Aim of the task
Your task is to print, exactly and only, the lines from the start of the entries below through the line with "(398, 719) none". Include both ends, but skip the pictures.

========

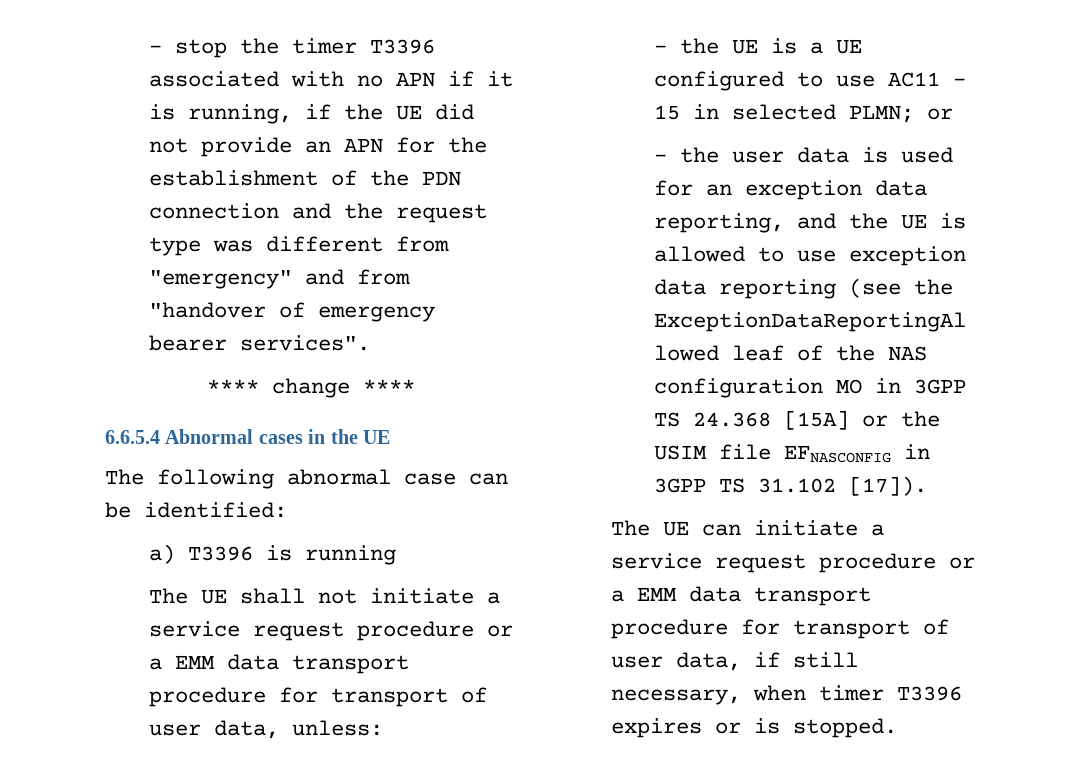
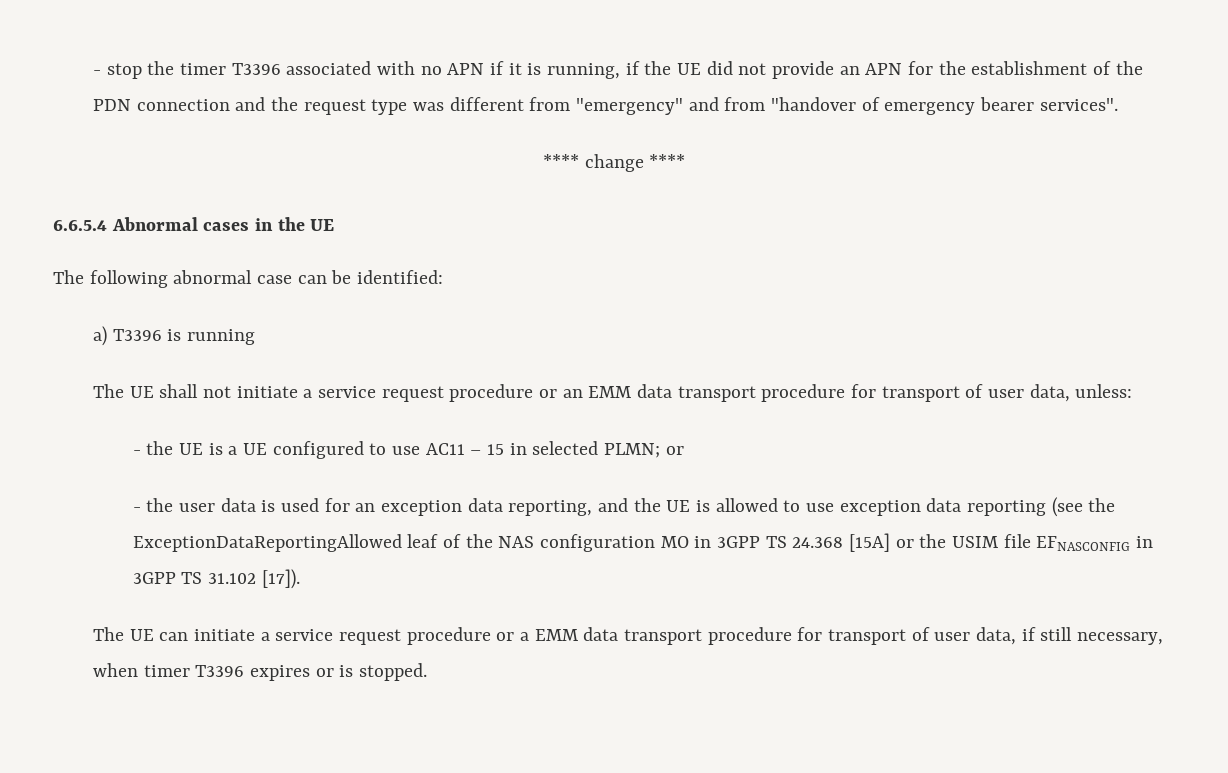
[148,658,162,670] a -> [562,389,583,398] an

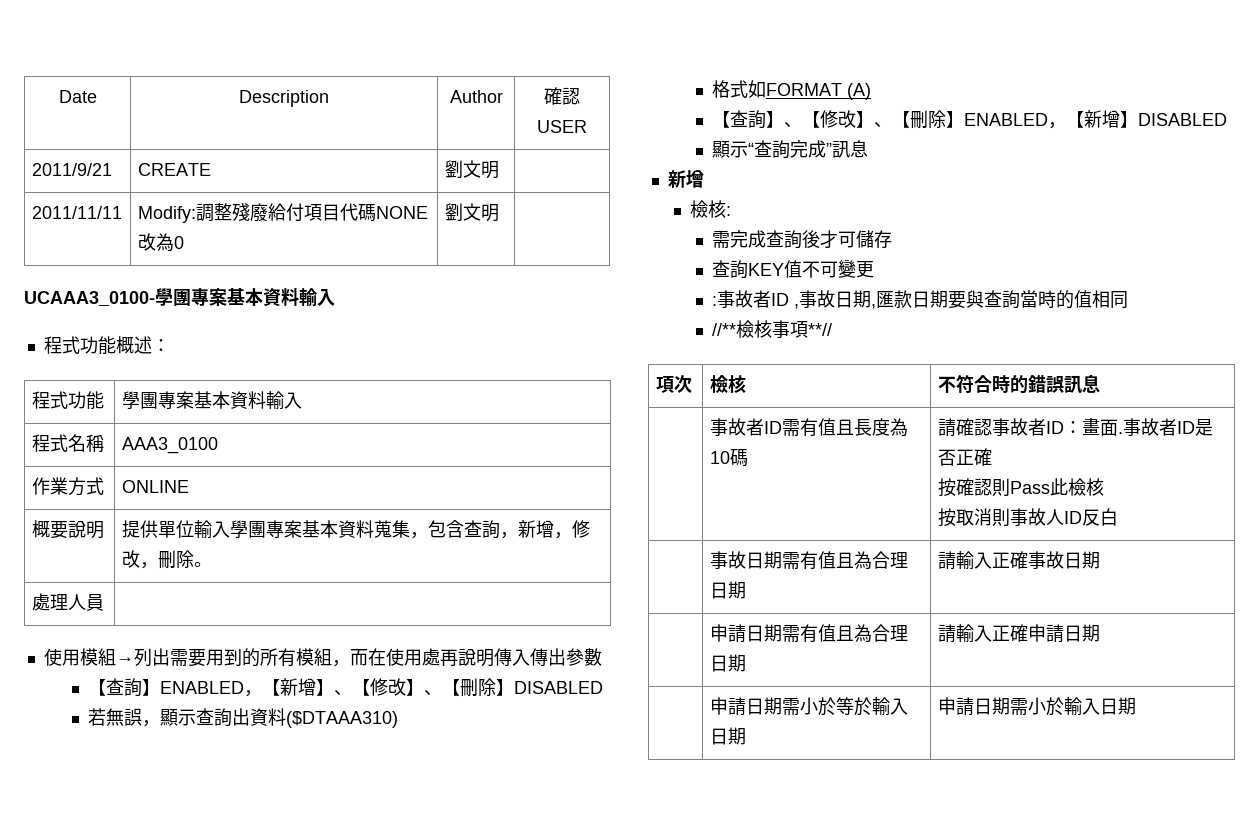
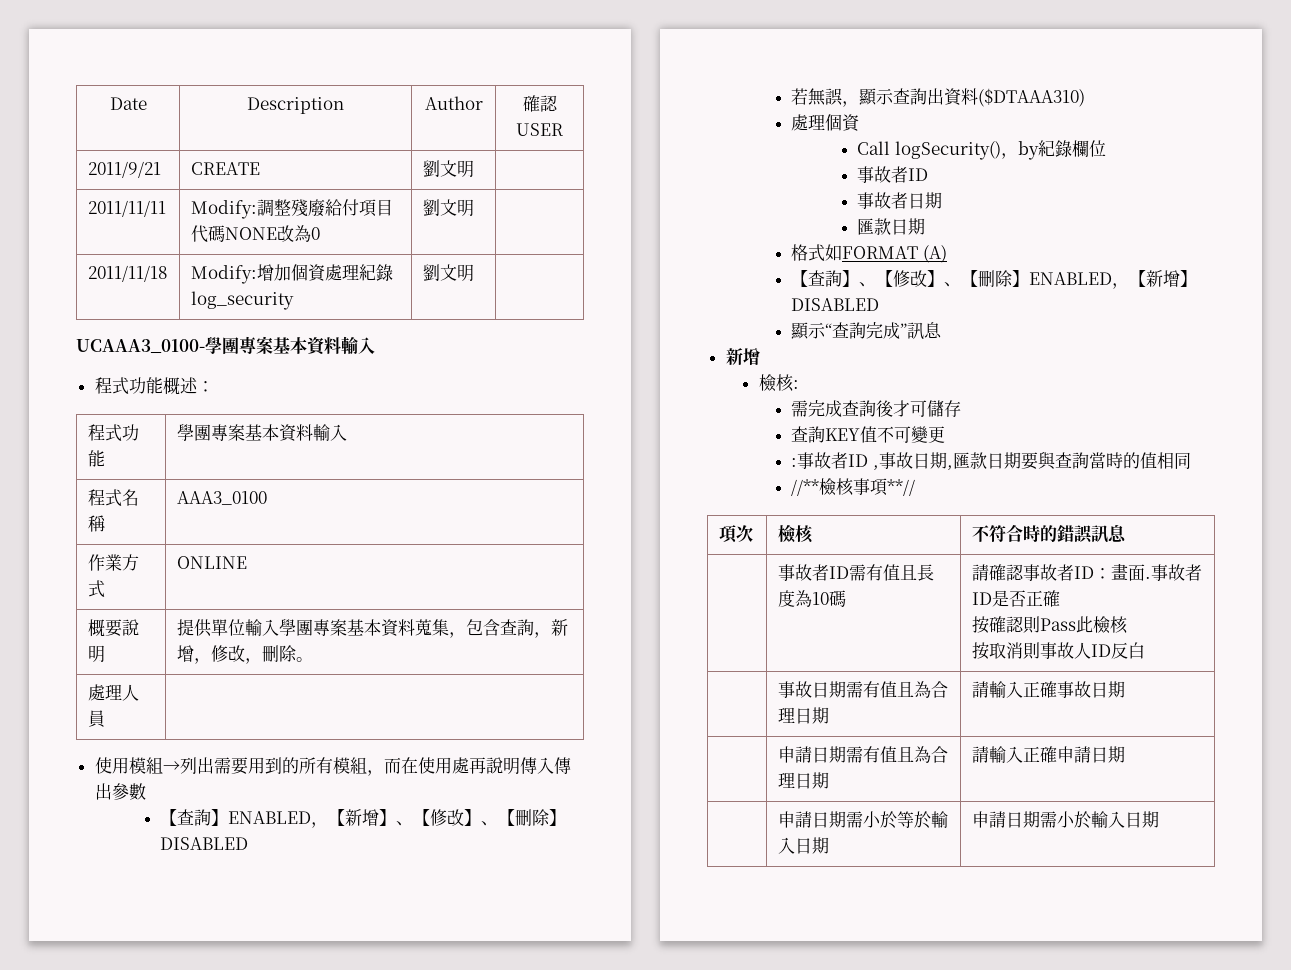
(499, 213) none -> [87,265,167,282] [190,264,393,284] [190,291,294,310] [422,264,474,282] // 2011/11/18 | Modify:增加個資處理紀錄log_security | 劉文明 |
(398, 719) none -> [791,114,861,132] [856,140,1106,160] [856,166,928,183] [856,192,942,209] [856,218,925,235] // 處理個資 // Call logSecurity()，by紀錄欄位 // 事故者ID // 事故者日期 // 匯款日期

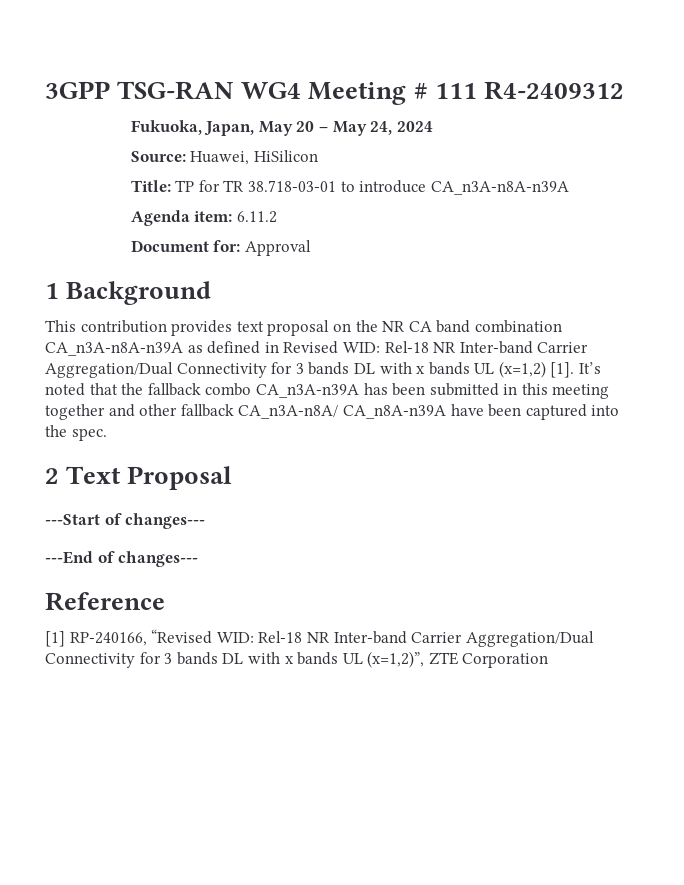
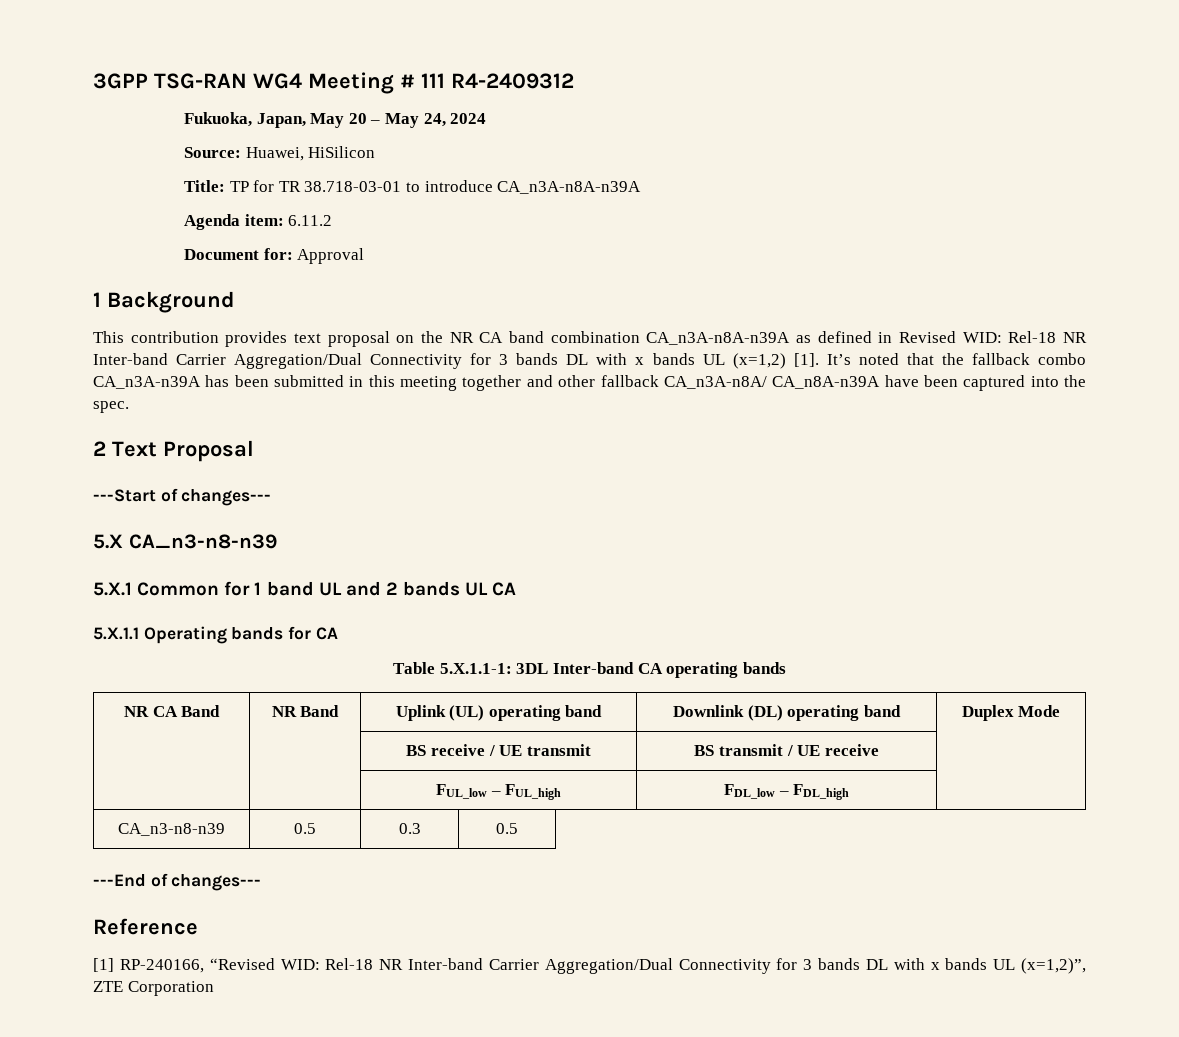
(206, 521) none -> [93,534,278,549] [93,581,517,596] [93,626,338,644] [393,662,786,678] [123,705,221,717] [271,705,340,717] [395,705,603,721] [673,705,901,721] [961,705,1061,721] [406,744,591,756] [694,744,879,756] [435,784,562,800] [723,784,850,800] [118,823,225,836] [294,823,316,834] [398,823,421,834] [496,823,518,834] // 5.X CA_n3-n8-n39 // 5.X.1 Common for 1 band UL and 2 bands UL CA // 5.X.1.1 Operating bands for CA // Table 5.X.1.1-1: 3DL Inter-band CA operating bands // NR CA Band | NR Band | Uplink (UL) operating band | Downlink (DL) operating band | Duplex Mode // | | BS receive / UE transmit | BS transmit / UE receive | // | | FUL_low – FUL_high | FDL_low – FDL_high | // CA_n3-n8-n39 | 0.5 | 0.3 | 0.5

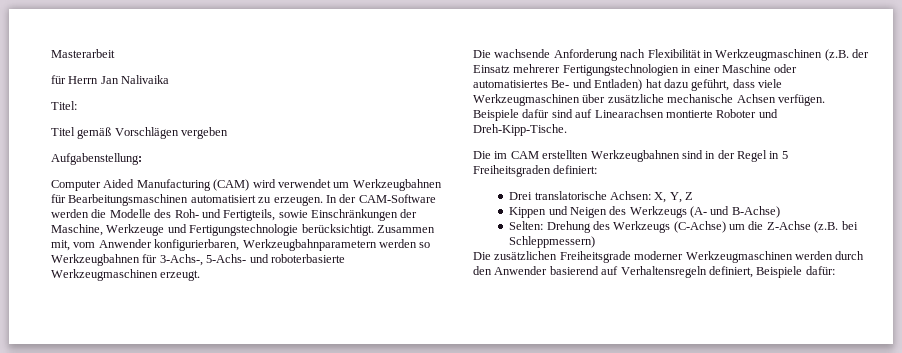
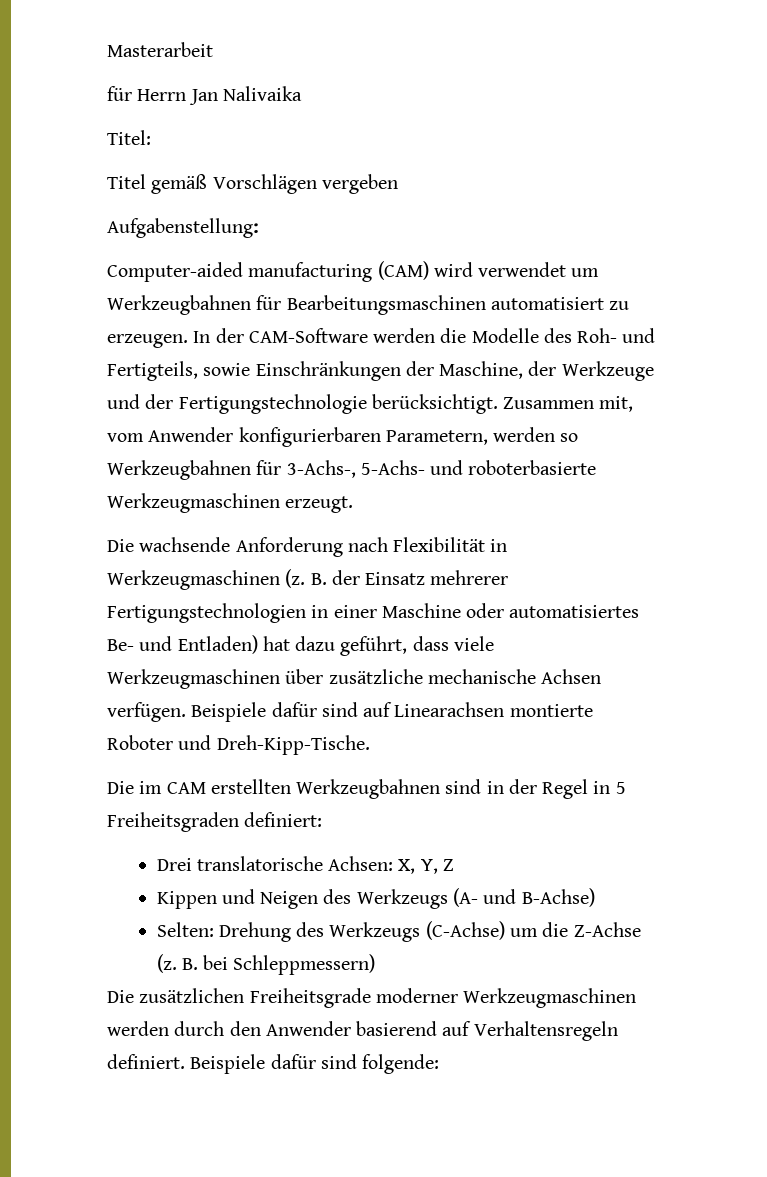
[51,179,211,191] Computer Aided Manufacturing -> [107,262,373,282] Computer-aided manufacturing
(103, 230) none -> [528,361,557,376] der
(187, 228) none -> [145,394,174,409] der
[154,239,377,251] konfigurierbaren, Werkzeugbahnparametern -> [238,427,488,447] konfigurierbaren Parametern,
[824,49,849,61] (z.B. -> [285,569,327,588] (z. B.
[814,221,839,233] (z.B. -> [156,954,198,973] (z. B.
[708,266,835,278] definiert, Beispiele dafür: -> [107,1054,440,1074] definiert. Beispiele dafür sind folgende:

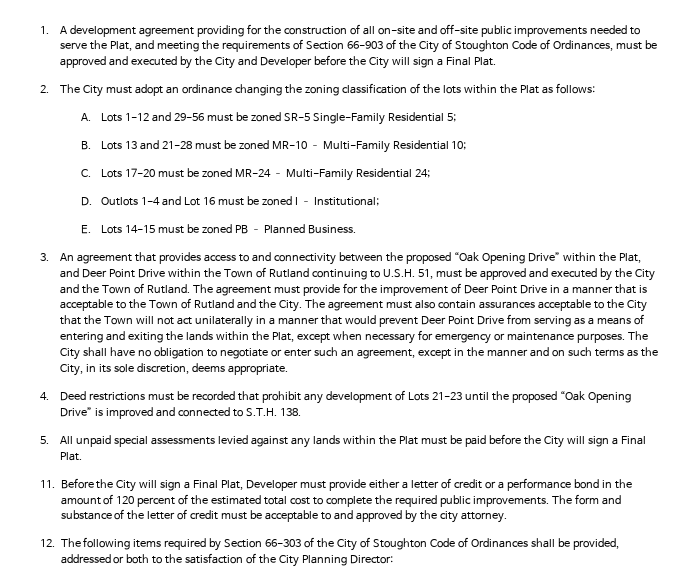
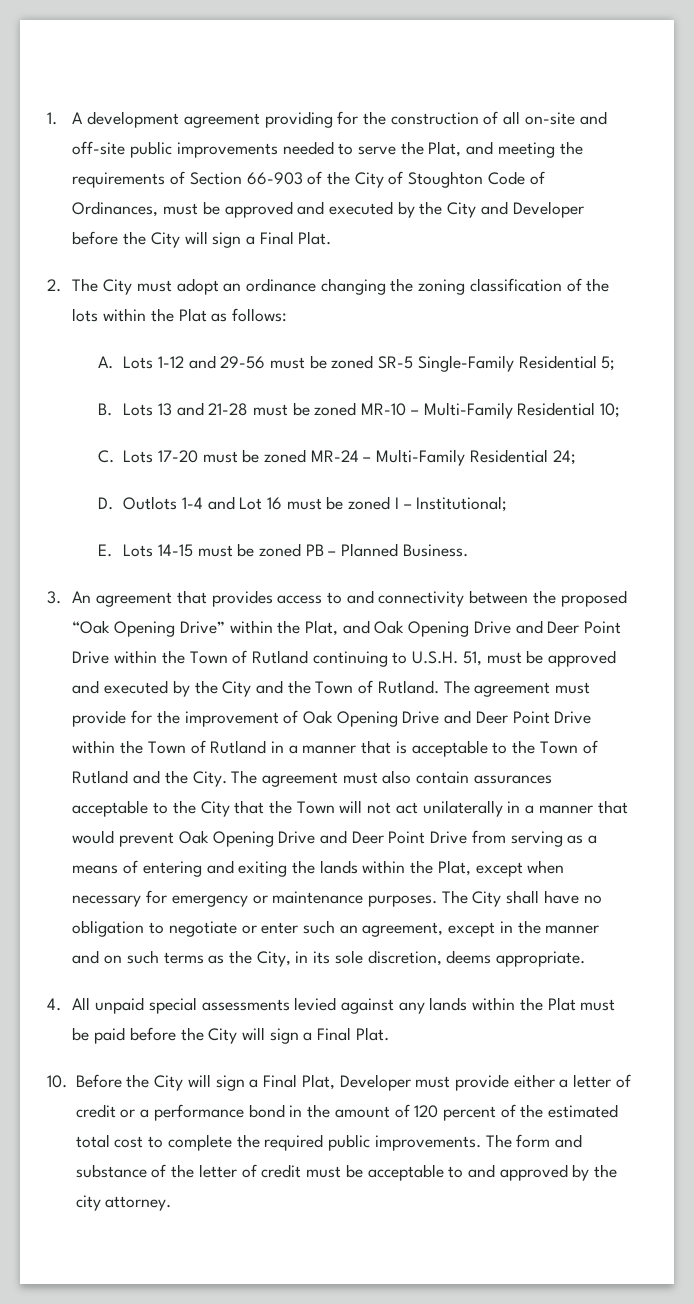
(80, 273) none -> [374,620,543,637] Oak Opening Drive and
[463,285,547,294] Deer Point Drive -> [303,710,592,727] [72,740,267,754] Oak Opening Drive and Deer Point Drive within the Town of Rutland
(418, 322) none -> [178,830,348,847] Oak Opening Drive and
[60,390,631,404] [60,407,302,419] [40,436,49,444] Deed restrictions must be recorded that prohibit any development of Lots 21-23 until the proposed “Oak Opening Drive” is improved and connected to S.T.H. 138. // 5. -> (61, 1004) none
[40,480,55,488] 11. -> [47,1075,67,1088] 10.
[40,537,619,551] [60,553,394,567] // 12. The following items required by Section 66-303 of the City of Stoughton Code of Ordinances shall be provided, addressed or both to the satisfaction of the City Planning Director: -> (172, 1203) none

========

Answer section
[148,658,162,670] a -> [562,389,583,398] an

(499, 213) none -> [87,265,167,282] [190,264,393,284] [190,291,294,310] [422,264,474,282] // 2011/11/18 | Modify:增加個資處理紀錄log_security | 劉文明 |
(398, 719) none -> [791,114,861,132] [856,140,1106,160] [856,166,928,183] [856,192,942,209] [856,218,925,235] // 處理個資 // Call logSecurity()，by紀錄欄位 // 事故者ID // 事故者日期 // 匯款日期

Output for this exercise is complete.